● **Your assignment**
All lines in the data below carrying the string "眠れないときは誰かと話したい" are to be located and copied.

● **The data**
────────────────────────────────────────
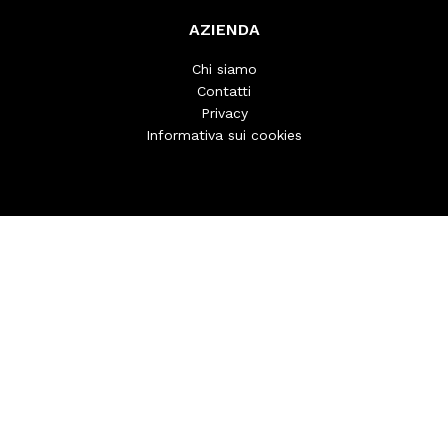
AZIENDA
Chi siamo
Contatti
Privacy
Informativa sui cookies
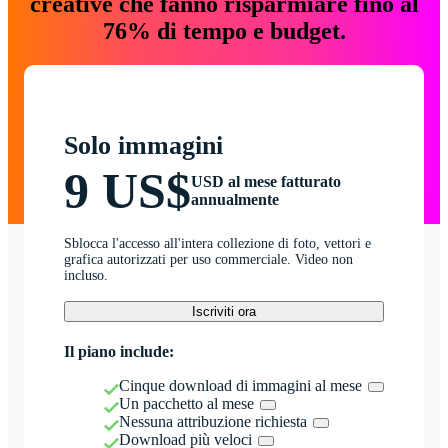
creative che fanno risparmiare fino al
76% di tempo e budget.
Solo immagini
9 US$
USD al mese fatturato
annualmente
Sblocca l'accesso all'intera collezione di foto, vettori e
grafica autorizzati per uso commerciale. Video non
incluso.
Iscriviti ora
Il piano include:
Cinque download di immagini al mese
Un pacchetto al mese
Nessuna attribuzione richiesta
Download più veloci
────────────────────────────────────────
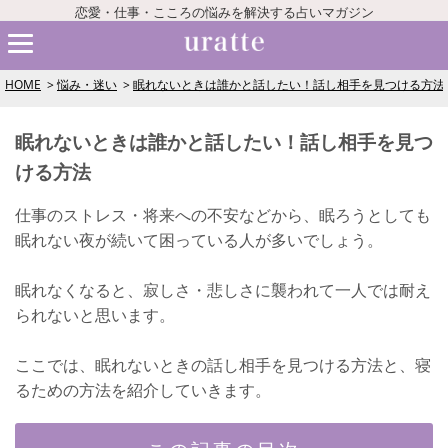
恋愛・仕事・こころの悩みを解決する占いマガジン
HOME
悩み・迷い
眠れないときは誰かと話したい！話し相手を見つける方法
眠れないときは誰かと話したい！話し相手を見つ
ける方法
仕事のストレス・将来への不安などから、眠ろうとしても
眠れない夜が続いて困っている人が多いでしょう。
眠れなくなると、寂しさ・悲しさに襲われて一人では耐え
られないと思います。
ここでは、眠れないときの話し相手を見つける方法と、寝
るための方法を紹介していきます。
────────────────────────────────────────
● **Task solution**
眠れないときは誰かと話したい！話し相手を見つける方法
眠れないときは誰かと話したい！話し相手を見つ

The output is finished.